ていうかこの女は誰だ。当然のように俺に話しかけているが、もしかして神か? 神様って奴なのか? 無宗教派の俺としては神なんてまやかしを信じる神経なんて持ち合わせていないが、目の前のそれは正しく我らが神と呼び崇める上位存在なのだろうか?
「まだ何か疑問が?」
「ええ、そりゃ沢山疑問はありますよ。ここはどこなのか、あなたは誰なのか、何故俺の身体はないのか、俺はこれからどうなるのか、まだまだ聞きたい事は沢山ーー」
「それを聞いて何か意味はありますか?」
遮られた。相手は一貫して静かにこちらに対応している風に見えていたが、その実全くこちらに興味など示していなかった。
「? どうしました、黙り込んで」
「いえ……」
重圧を掛けてきた癖にどうしたもこうしたもあるか。この天然ドS女め。
「それでは、本題に移りますが。あなたは先日不慮の事故に遭い死亡しました。この事はご存知ですね?」
「……はい」
「人間に限らず生物全般に言える事ですが、死、という物を迎えた生物は一般的に記録の消滅が起こります」
「記録の消滅」
「記録、月並みな表現で言うと魂ですかね。先程話した時間にも関係するのですが、時間の進行が止まった生物は停滞ではなく排斥されます。存在証明が時間であり記憶であるわけですが、それらが存続出来なくなるとソレの存在証明が出来なくなりますから。これは誰が決めたわけでもない自然の摂理ですから抗いようはありません」
「それはつまり、俺も消えるはずでは……?」
「ええ消えましたよ。一度は。でもあなたがいた世界にはあなたの事を記憶している人々がいましたから。それらから記憶を取り上げて魂を再現してしまえば、形は無くても自我を芽生えさせる事は出来ます」
「……えっ? なんですかそれ、俺、無かったことにされたって事ですか!?」
「? ええ、あなたにまつわる情報は全て抹消しましたよ? 人一人を無から作るんです、それくらいの代償は仕方ないでしょう」
特に語る事もない人生だったけど、それら全部がオジャンにされちゃったよ。運が無さすぎるというか、もうそういう次元の話じゃないよねこれ。

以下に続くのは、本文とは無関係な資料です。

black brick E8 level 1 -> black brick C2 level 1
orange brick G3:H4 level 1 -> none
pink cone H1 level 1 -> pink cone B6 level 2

超常的存在からイジメを受けてるよねこれ。
「……そこまでしてなんで俺を復活させたんですか。特に特色ないでしょ、俺」
「だからですよ」
「え?」
「恐らく記憶にないでしょうが、あなたは一度私と邂逅を果たしている。私は造形物とは波長が異なる為通常は認識される事のない存在の筈なんですが、あなたは私を見て電車の席を譲ってくれました。丁度三年前の出来事ですね」
え、知らない。なにそれ。ていうかなに、この人電車利用するの? 明らかに上位存在なのに?

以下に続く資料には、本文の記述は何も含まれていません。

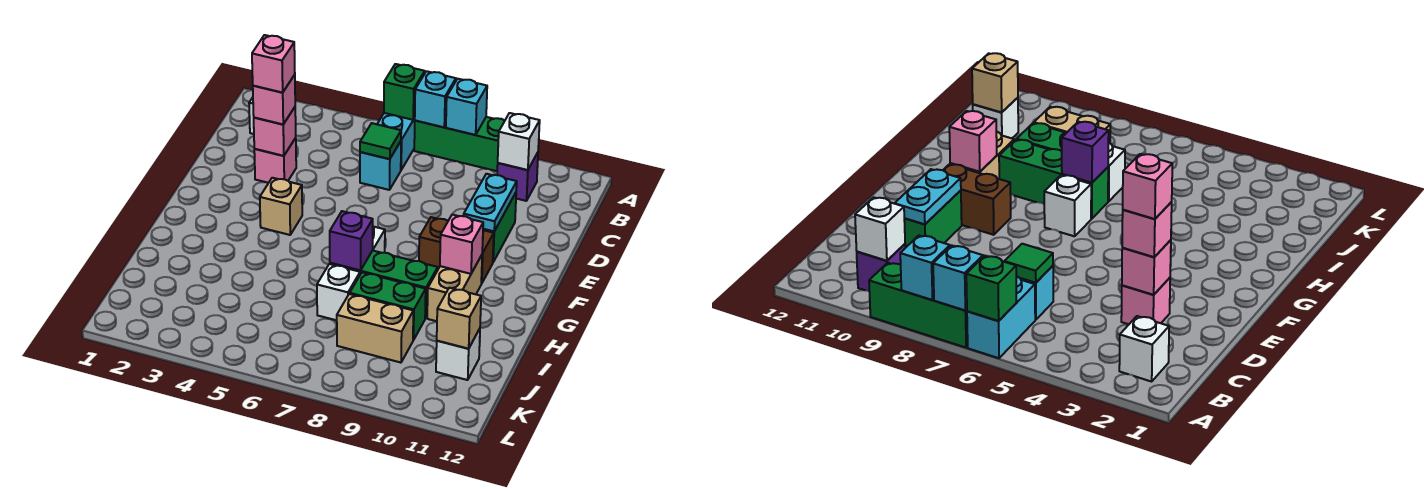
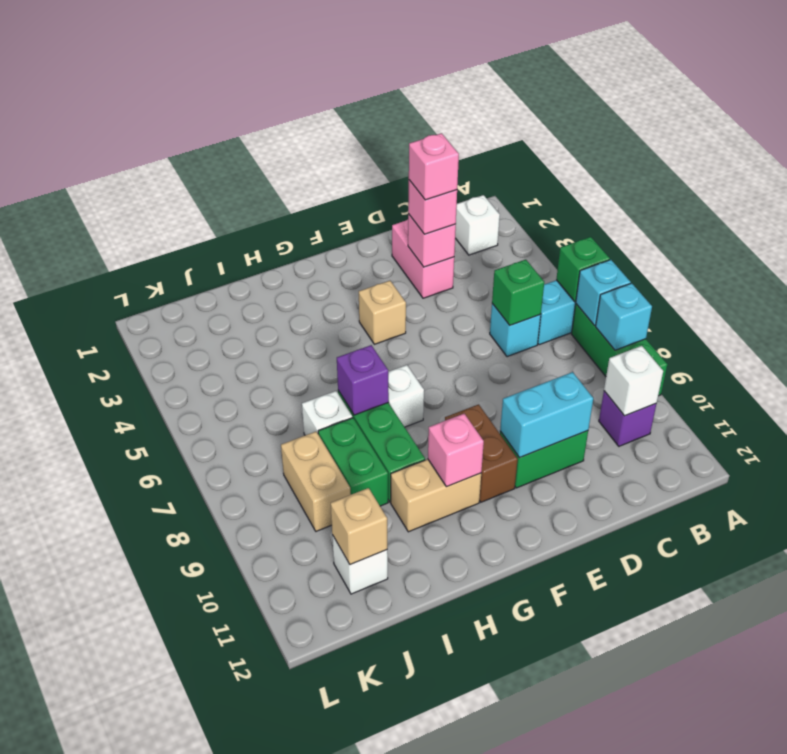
green tile C6 level 2 -> green brick C6 level 2
pink brick D3 level 1 -> pink brick D2:D3 level 1
cyan plate D10:E10 level 2 -> cyan brick D10:E10 level 2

「私を認識した人間は過去にもいました。ほんの少数ですが。そういった者たちは例外なく人類の歴史を代表する人物になるという法則があったのですが、何故かあなただけは何もせずに死んでしまった。それが気掛かりでしてね」
「えぇ……時代が悪かったんじゃないですか。今の時代、この先の未来に名を残すような所業なんて散々やり尽くされてますよ」
「ええそうなんです。あなたは生まれる世界観を間違えてしまったんですよ」
「ほう」
「なので、せっかくなので生まれ直しましょう」
「ほうほう、えっ?」
「だから生まれ直すんです。転生です転生。異文化でいう所の輪廻転生? です」
「なるほど輪廻転生、えっ?」
「そいやっ」
ブオンッ!
女が両手を地面にかざすと、周りの背景がプログラム空間のようにカチカチと入れ替わり、広大な大空の、遥か上空に切り替わった。しかし重力に引っ張られ落ちる事はなく、ただただフヨフヨと浮かびながら女は下の街を指差した。

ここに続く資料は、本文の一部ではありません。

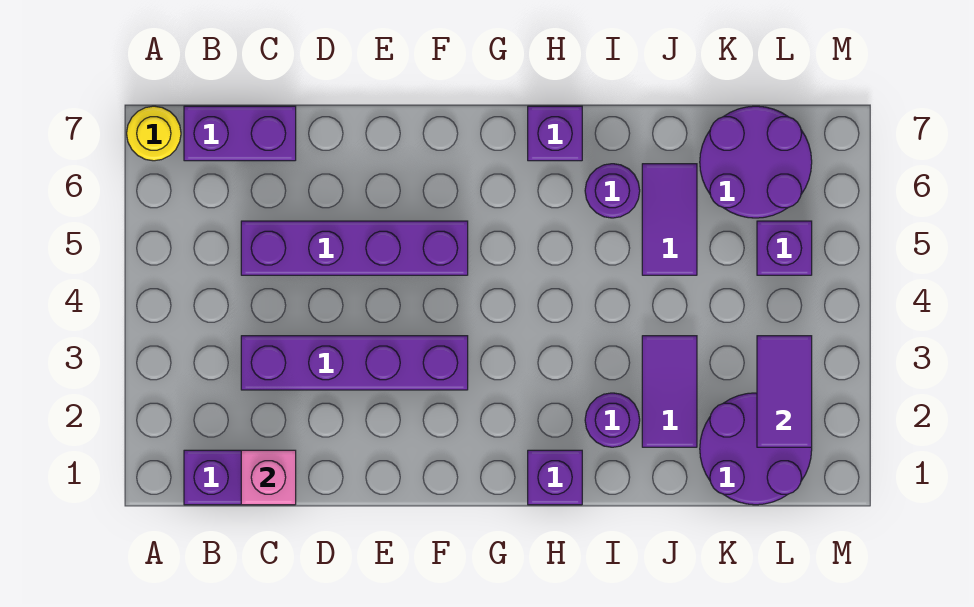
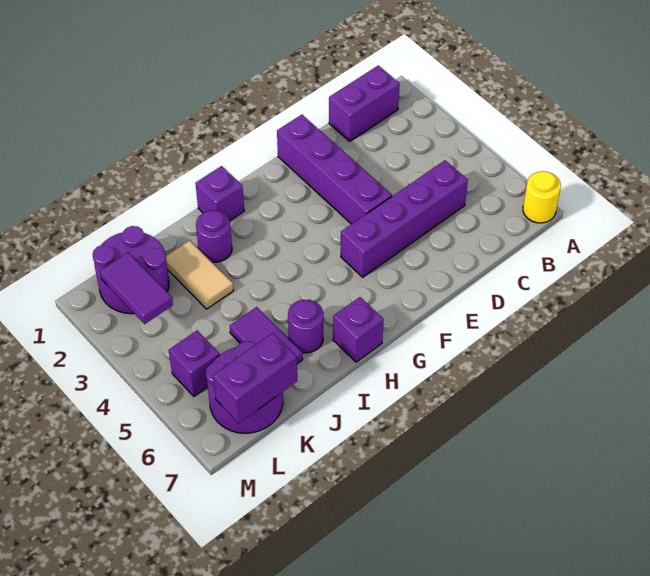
purple brick B7:C7 level 1 -> purple brick K7:L7 level 2
pink brick C1 level 2 -> none
purple brick C3:F3 level 1 -> purple brick E1:E4 level 1
purple tile J2:J3 level 1 -> tan tile J2:J3 level 1

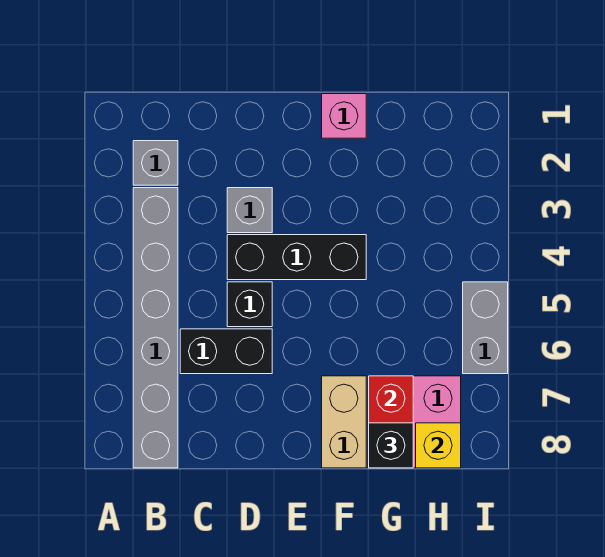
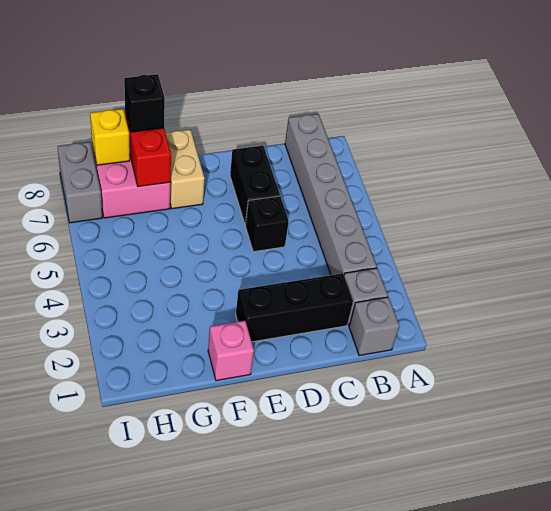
black brick C6:D6 level 1 -> black brick D6:D7 level 1
grey brick D3 level 1 -> grey brick B1 level 1
black brick D4:F4 level 1 -> black brick C2:E2 level 1
grey brick I5:I6 level 1 -> grey brick I7:I8 level 1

「ここがあなたの住む別世界線の日本です。そして、あそこであなたは魔術の名家の跡取りとして転生してもらいます!」
「ええーーー!? 何故!」
「好奇心です」
「おおい!?」
「ほら、オカルトが淘汰された世界で平凡な人間になっちゃったんだとしたら、こう色々と融通の利くこういう世界の方が面白い人生になると思いませんか?」
「別に思いませんけど!? 生まれ直せるなら普通に元いた世界で満足なんですけど!?」
「そうですか。それじゃ、行ってらっしゃーい」
「えっ?」
不意に浮遊感に襲われた。身体がない筈なのに確かに落ちている。怖い、怖い、怖い怖い怖い怖い怖い怖い怖い怖い怖い怖い!!!! 視界は依然として女の方を見上げてるから背面から落ちてる、怖すぎる!
「あ、そうだ。折角ですし何か希望するオプションとかあります? ある程度の無茶ならあなたの根源を改ざんすればいいわけですから、希望があれば聞きますよ」
落ち行く俺を尻目に、離れた距離から確かに聞こえる声で女が俺に問いを投げかけた。
「ほーーう!? それじゃ転生無しってのは!?」
「無しで」
「クソッ! じゃあ不死身! ここ魔法とかあるんだろ! 不死身で苦痛を感じない身体!!」
「チェンジで」
「はぁ!? じゃあじゃあ、何もしなくても勝手に全方向の攻撃弾けるとか!!」
「つまらない」
「何ならいいんだよ!!!」
「! そうだ、不死身じゃないけど寿命と老いを無いものにしましょうか? 何歳から成長が止まるか分かりませんが」
「あああああもう何でもいいよ! あんたにもう何も期待しないよありがとうさようなら!!」
迫り来るアスファルト。いや迫ってるのは俺か。こんな調子で落ちてるんだ、きっとちゃんと勢いよく衝突するんだろうな……。身体無いのに……。
グチャッ。
ほら見たことか。生々しい音が勝手に再生された。実際は音なんかなってないけど、俺が無意識にそれを再生して、そして意識が明滅する。
「なーんて、ちゃんとサービスはしますよ。ある程度は頑張ってもらわないと私の暇潰しにもなりませんし」
完全に落ちる直前、女が耳元で何か言っていたが、もう今更それに反応する気力も無いしなんて言ってるかもよく分からなかった。